Signal Timing Initiative Delivers Big Boost for Bay Area Mobility
OAKLAND, Calif., Feb. 14, 2012 /PRNewswire/ — A new program to promote the synchronizing of traffic signals owned by Caltrans with those owned by Bay Area cities and counties is delivering benefits — including shorter travel times, reduced tailpipe emissions and improved safety for bicyclists and pedestrians — that outpace costs by a ratio of 80 to 1.
The Metropolitan Transportation Commission (MTC), in partnership with Caltrans and local governments, has completed the first 13 signal timing projects through its Program for Arterial System Synchronization (PASS), which provides technical and financial assistance to Bay Area agencies to improve the safety and efficiency of traffic signal systems in select corridors.
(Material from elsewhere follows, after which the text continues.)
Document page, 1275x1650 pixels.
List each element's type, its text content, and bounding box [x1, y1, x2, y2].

Analysis of the $1.25 million first round of PASS projects — which involved 339 traffic signals in seven counties during the 2010-11 fiscal year — pegs the total value of the mobility and emissions improvements at more than $101 million over the next five years. Cumulative results anticipated from the initial cycle include:
- Travel time savings for autos: 18 percent, or more than 3.8 million hours
- Auto speed increase: 26 percent
- Travel time savings for transit: 7 percent or almost 48,000 hours
- Transit speed increase: 9 percent
- Auto fuel consumption savings: 14 percent or more than 9.87 million gallons
- Reduction in reactive organic gases (ROG) emissions: 88.81 tons
- Reduction in oxides of nitrogen (NOx) emissions: 94.19 tons
- Reduction in particulate matter (PM10) emissions: 9.97 tons( )
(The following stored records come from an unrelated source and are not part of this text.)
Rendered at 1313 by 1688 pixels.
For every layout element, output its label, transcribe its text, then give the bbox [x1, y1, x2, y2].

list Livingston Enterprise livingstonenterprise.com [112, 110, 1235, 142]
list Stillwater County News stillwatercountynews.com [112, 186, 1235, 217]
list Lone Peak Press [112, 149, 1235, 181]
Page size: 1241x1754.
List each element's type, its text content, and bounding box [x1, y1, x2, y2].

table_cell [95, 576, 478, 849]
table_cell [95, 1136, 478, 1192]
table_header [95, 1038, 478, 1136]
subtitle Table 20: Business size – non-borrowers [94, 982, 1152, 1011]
- Total emissions reductions from autos: 712.39 tons.
“PASS is a key part of MTC’s larger Freeway Performance Initiative,” explained MTC Chair and San Mateo County Supervisor Adrienne Tissier, noting the program largely encompasses major arterials parallel to the Bay Area freeway system. “Like the rest of the freeway initiative, it delivers a very big return on a comparatively modest investment.”
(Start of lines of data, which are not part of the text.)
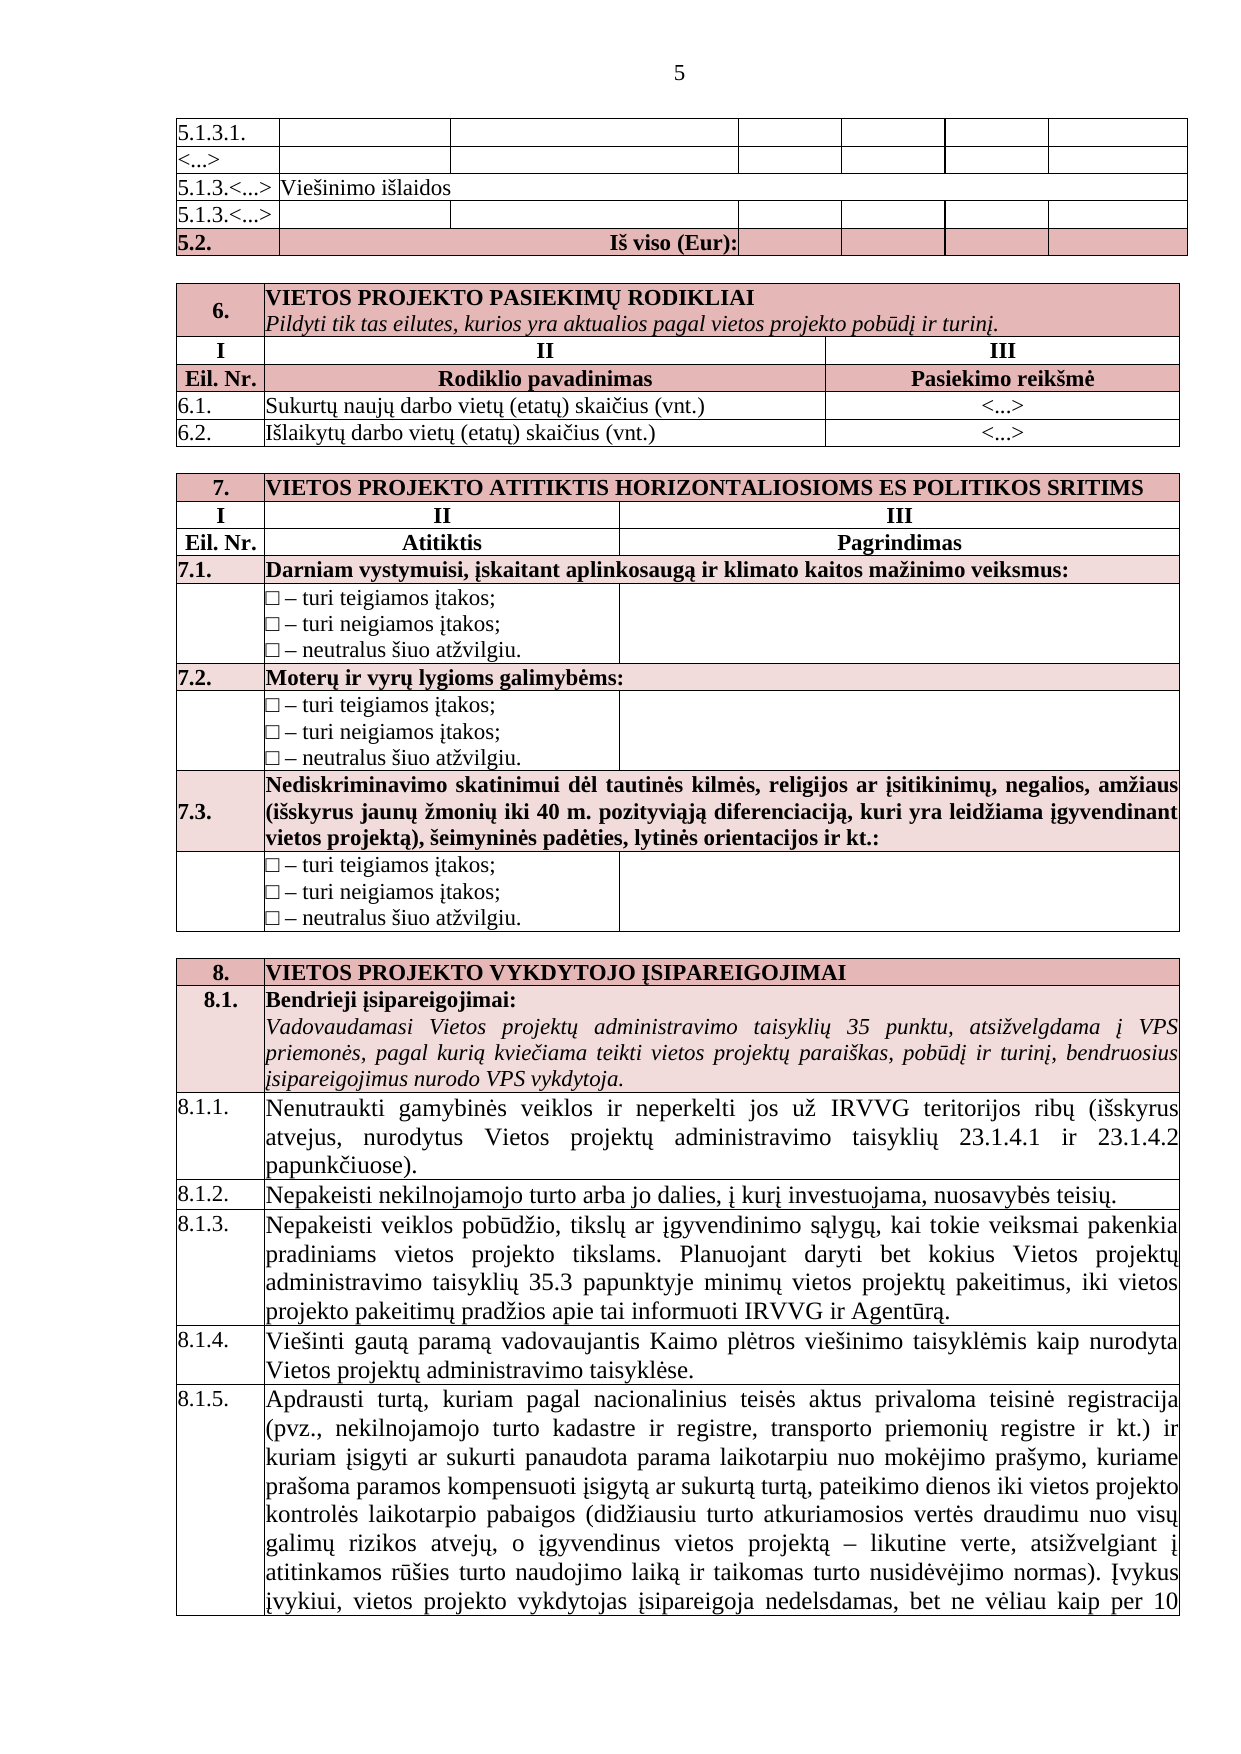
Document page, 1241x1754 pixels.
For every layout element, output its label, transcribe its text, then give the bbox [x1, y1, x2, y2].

table_cell II [265, 337, 825, 364]
table_cell Bendrieji įsipareigojimai: Vadovaudamasi Vietos projektų administravimo taisyklių 35 punktu, atsižvelgdama į VPS priemonės, pagal kurią kviečiama teikti vietos projektų paraiškas, pobūdį ir turinį, bendruosius įsipareigojimus nurodo VPS vykdytoja. [265, 986, 1179, 1092]
table_cell III [620, 502, 1179, 528]
table_cell I [177, 502, 264, 528]
table_cell Nepakeisti veiklos pobūdžio, tikslų ar įgyvendinimo sąlygų, kai tokie veiksmai pakenkia pradiniams vietos projekto tikslams. Planuojant daryti bet kokius Vietos projektų administravimo taisyklių 35.3 papunktyje minimų vietos projektų pakeitimus, iki vietos projekto pakeitimų pradžios apie tai informuoti IRVVG ir Agentūrą. [265, 1210, 1179, 1325]
table_cell 7.2. [177, 664, 264, 690]
table_cell [1049, 201, 1187, 228]
table_cell [451, 119, 738, 146]
table_cell <...> [826, 392, 1179, 418]
table_cell [177, 691, 264, 770]
table_cell [177, 852, 264, 931]
table_cell Darniam vystymuisi, įskaitant aplinkosaugą ir klimato kaitos mažinimo veiksmus: [265, 556, 1179, 583]
table_cell 6.2. [177, 420, 264, 446]
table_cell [265, 1385, 1179, 1614]
table_cell Sukurtų naujų darbo vietų (etatų) skaičius (vnt.) [265, 392, 825, 418]
table_cell Nenutraukti gamybinės veiklos ir neperkelti jos už IRVVG teritorijos ribų (išskyrus atvejus, nurodytus Vietos projektų administravimo taisyklių 23.1.4.1 ir 23.1.4.2 papunkčiuose). [265, 1093, 1179, 1179]
table_cell III [826, 337, 1179, 364]
table_cell [1049, 119, 1187, 146]
table_cell 6.1. [177, 392, 264, 418]
table_cell Eil. Nr. [177, 365, 264, 391]
table_cell Moterų ir vyrų lygioms galimybėms: [265, 664, 1179, 690]
table_cell 5.1.3.1. [177, 119, 279, 146]
table_cell Iš viso (Eur): [280, 229, 738, 255]
table_cell [1049, 147, 1187, 173]
table_cell Išlaikytų darbo vietų (etatų) skaičius (vnt.) [265, 420, 825, 446]
table_cell 8.1.3. [177, 1210, 264, 1325]
table_cell □ – turi teigiamos įtakos; □ – turi neigiamos įtakos; □ – neutralus šiuo atžvilgiu. [265, 691, 619, 770]
table_cell [842, 147, 944, 173]
table_cell [842, 119, 944, 146]
table_cell 8.1.2. [177, 1180, 264, 1209]
table_cell □ – turi teigiamos įtakos; □ – turi neigiamos įtakos; □ – neutralus šiuo atžvilgiu. [265, 852, 619, 931]
table_cell 5.1.3.<...> [177, 201, 279, 228]
table_cell 7.1. [177, 556, 264, 583]
table_cell □ – turi teigiamos įtakos; □ – turi neigiamos įtakos; □ – neutralus šiuo atžvilgiu. [265, 584, 619, 663]
table_header VIETOS PROJEKTO VYKDYTOJO ĮSIPAREIGOJIMAI [265, 959, 1179, 985]
table_cell [842, 229, 944, 255]
table_cell [739, 201, 841, 228]
table_cell Eil. Nr. [177, 529, 264, 555]
table_cell 5.1.3.<...> [177, 174, 279, 200]
table_cell [620, 584, 1179, 663]
table_cell [280, 147, 450, 173]
table_cell Viešinti gautą paramą vadovaujantis Kaimo plėtros viešinimo taisyklėmis kaip nurodyta Vietos projektų administravimo taisyklėse. [265, 1326, 1179, 1383]
table_header 7. [177, 474, 264, 501]
table_cell [177, 584, 264, 663]
table_cell [739, 229, 841, 255]
table_cell [280, 201, 450, 228]
table_cell 8.1.4. [177, 1326, 264, 1383]
table_header VIETOS PROJEKTO ATITIKTIS HORIZONTALIOSIOMS ES POLITIKOS SRITIMS [265, 474, 1179, 501]
table_cell [946, 229, 1048, 255]
table_cell [739, 119, 841, 146]
table_cell [620, 852, 1179, 931]
table_cell [946, 119, 1048, 146]
table_cell [842, 201, 944, 228]
table_cell [1049, 229, 1187, 255]
table_cell Rodiklio pavadinimas [265, 365, 825, 391]
table_cell Pagrindimas [620, 529, 1179, 555]
table_cell Pasiekimo reikšmė [826, 365, 1179, 391]
table_cell 5.2. [177, 229, 279, 255]
table_cell [620, 691, 1179, 770]
table_cell 8.1. [177, 986, 264, 1092]
table_cell [946, 147, 1048, 173]
table_cell 8.1.1. [177, 1093, 264, 1179]
table_cell [280, 119, 450, 146]
table_cell [946, 201, 1048, 228]
table_header 6. [177, 284, 264, 336]
table_cell Atitiktis [265, 529, 619, 555]
table_header VIETOS PROJEKTO PASIEKIMŲ RODIKLIAI Pildyti tik tas eilutes, kurios yra aktualios pagal vietos projekto pobūdį ir turinį. [265, 284, 1179, 336]
table_header 8. [177, 959, 264, 985]
table_cell Viešinimo išlaidos [280, 174, 1187, 200]
table_cell II [265, 502, 619, 528]
table_cell Nepakeisti nekilnojamojo turto arba jo dalies, į kurį investuojama, nuosavybės teisių. [265, 1180, 1179, 1209]
table_cell [451, 147, 738, 173]
table_cell Nediskriminavimo skatinimui dėl tautinės kilmės, religijos ar įsitikinimų, negalios, amžiaus (išskyrus jaunų žmonių iki 40 m. pozityviąją diferenciaciją, kuri yra leidžiama įgyvendinant vietos projektą), šeimyninės padėties, lytinės orientacijos ir kt.: [265, 771, 1179, 851]
table_cell 8.1.5. [177, 1385, 264, 1614]
table_cell <...> [826, 420, 1179, 446]
table_cell [451, 201, 738, 228]
table_cell <...> [177, 147, 279, 173]
table_cell 7.3. [177, 771, 264, 851]
table_cell I [177, 337, 264, 364]
table_cell [739, 147, 841, 173]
Tissier pointed specifically to a pair of PASS projects in San Mateo County in which Caltrans teamed with the cities of Redwood City and South San Francisco. “These projects included 10 signals along El Camino Real, Westborough Boulevard and Chestnut Avenue in South San Francisco, where we’ve seen a 24 percent drop in travel times, plus 8 signals along Middlefield Road in Redwood City, where travel times are down by 21 percent. Add in the fuel savings and reduced emissions from idling vehicles and the benefit/cost ratios are 51:1 in Redwood City and 100:1 in South San Francisco.”
MTC Vice Chair and Orinda City Councilmember Amy Rein Worth noted similar results from a project involving Caltrans and Walnut Creek to synchronize 87 signals throughout the city. “The Walnut Creek project was by far the largest in the first round of PASS initiatives and yielded benefits that exceed costs by a ratio of 93 to 1. I expect the next cycle of PASS projects to deliver the same bang for the buck.”
Traffic signals owned by Caltrans typically are located along major arterials such as El Camino Real in San Mateo and Santa Clara counties, Mission Boulevard in the East Bay or Van Ness Avenue in San Francisco that are part of the state highway system, or control intersections at the entrance to or exit from freeways. PASS projects’ safety benefits for bicyclists come from increasing the minimum “green times” in each direction. Pedestrian safety is enhanced by re-timing walk signals to accommodate pedestrians traveling at a walking speed of 3.5 feet per second rather than the previous standard of 4 feet per second. To improve safety for children and seniors, the PASS program allows for implementation of even greater pedestrian clearance times at intersections near schools or senior centers.
The next round of PASS investments will cost about $1.25 million and include 21 separate projects with a total of 360 traffic signals in Alameda; Berkeley; Brentwood; Danville; East Palo Alto; Fairfield and Suisun City; Fremont; Larkspur; Menlo Park; Mountain View; Napa; Oakland; Petaluma; San Leandro; San Rafael; San Ramon; Santa Clara; South San Francisco; and Windsor; as well as in unincorporated areas of San Mateo and Santa Clara counties. All these projects are slated for completion by mid-2012. The five-year time frame for analysis of PASS projects’ impact is based on the expectation that signals will be retimed after five years.
MTC is the nine-county San Francisco Bay Area’s transportation planning, coordinating and financing agency.